All of this was easily achieved, especially the seeking awe part. That started the moment we stepped on the ice at Mosquito Beach. Looking northeast we saw the rock arch that shows up in a gazillion tourist photos of Pictured Rocks—but those photos are generally taken when the water is wet. The arch was spectacular with ice and snow all around. Just past the arch, we found a cave big enough for all of us to be in at once. We wondered at the ice stalactites that grew there. We slipped and slid on the slick ice-covered floor. We moved on along the shore. Above us, as we went, it seems the entire top edge of the cliff was draped in frozen waterfalls of one size or another. Some were stained brown by tannins and minerals, others glowed white. It was easy to understand why one of the nation’s longest-running ice climbing festivals happens here each winter.
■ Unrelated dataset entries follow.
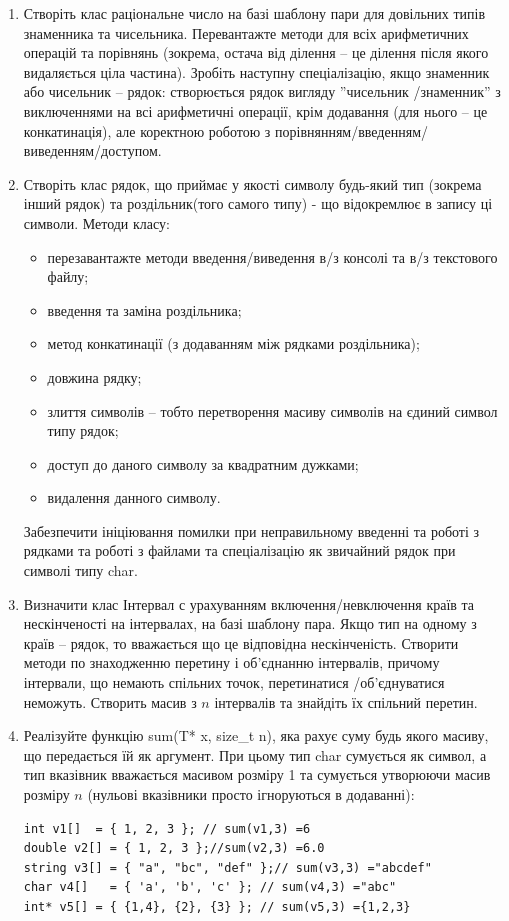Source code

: \documentclass[a5paper,titlepage,openany,twoside,draft]{book_unv}%
\begin{document}
\begin{enumerate}
\item
Створіть клас раціональне число на базі шаблону пари для довільних типів знаменника та чисельника.
Перевантажте методи для всіх арифметичних операцій та порівнянь 
(зокрема, остача від ділення -- це ділення після якого видаляється ціла частина). 
Зробіть наступну спеціалізацію, якщо знаменник або чисельник -- рядок:
створюється рядок вигляду ''{чисельник} /{знаменник}'' з виключеннями на всі арифметичні операції,
крім додавання (для нього -- це конкатинація), але коректною роботою з 
порівнянням/введенням/виведенням/доступом.

\item
Створіть клас рядок, що приймає у якості символу будь-який тип (зокрема інший рядок) 
та роздільник(того самого типу) - що відокремлює в запису ці символи. 
Методи класу:
\begin{itemize}
\item
перезавантажте методи введення/виведення в/з консолі та в/з текстового файлу;
\item
введення та заміна роздільника;
\item
метод конкатинації (з додаванням між рядками роздільника);
\item
довжина рядку;
\item
злиття символів -- тобто перетворення масиву символів на єдиний символ типу рядок;
\item
доступ до даного символу за квадратним дужками;
\item
видалення данного символу.
\end{itemize}
Забезпечити ініціювання помилки при неправильному введенні та роботі з рядками 
та роботі з файлами та спеціалізацію як звичайний рядок при символі типу char.

\item
Визначити клас Інтервал с урахуванням включення/невключення країв та нескінченості на інтервалах,
на базі шаблону пара. Якщо тип на одному з країв -- рядок, то вважається 
що це відповідна нескінченість.  
Створити методи по знаходженню перетину і об'єднанню інтервалів, 
причому інтервали, що немають спільних точок, перетинатися /об'єднуватися неможуть. 
Створить масив з $n$ інтервалів та знайдіть їх спільний перетин.
 
\item
Реалізуйте функцію sum(T* x, size\_t n), яка рахує суму будь якого масиву, що передається їй як аргумент.
При цьому тип char сумується як символ, а тип вказівник вважається масивом розміру 1 та сумується утворюючи 
масив розміру $n$ (нульові вказівники просто ігноруються в додаванні):
\begin{verbatim}
int v1[]  = { 1, 2, 3 }; // sum(v1,3) =6 
double v2[] = { 1, 2, 3 };//sum(v2,3) =6.0 
string v3[] = { "a", "bc", "def" };// sum(v3,3) ="abcdef"
char v4[]   = { 'a', 'b', 'c' }; // sum(v4,3) ="abc"
int* v5[] = { {1,4}, {2}, {3} }; // sum(v5,3) ={1,2,3}
\end{verbatim}


\end{enumerate}
\end{document}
Out on the lake, one scene that endures is a gigantic pressure crack—a linear pile of ice, plates the size of conference tables, running to the horizon straight as a fence through a smooth expanse of frozen lake. Pressure cracks form as ice expands, eventually kind of exploding along a fault line—think earthquakes and plate tectonics.
A few hours in, three of the guys wanted to head back. Aaron and I wanted to keep going. We split up. Aaron and I found more stuff to be in awe of—another big arch, some small caves, more ice waterfalls, more wondrously colored rock that gave rise to the name Pictured Rocks. That blue sky miraculously stayed blue all day, and the temperature rose to maybe 20. Glorious.
The crew that returned told me later they just found a flat, elevated rock the size of a nice deck on the shore and sat in the sun, watching afternoon turn to golden twilight and just talking about life—an equally fine way to enjoy a winter day in a captivating place.
I tell people that to thrive in winter, not just survive in winter, the key is pushing into it. Get some decent outdoor clothing. Get some snowshoes or skis. Get on out there. The body stays fit. The spirit lifts. Our journey to the Pictured Rocks shore proves all of that.
In the cold of the coldest winter, we headed to a raw and exposed Lake Superior shore and came back inspired by one of the most remarkable places in the natural world.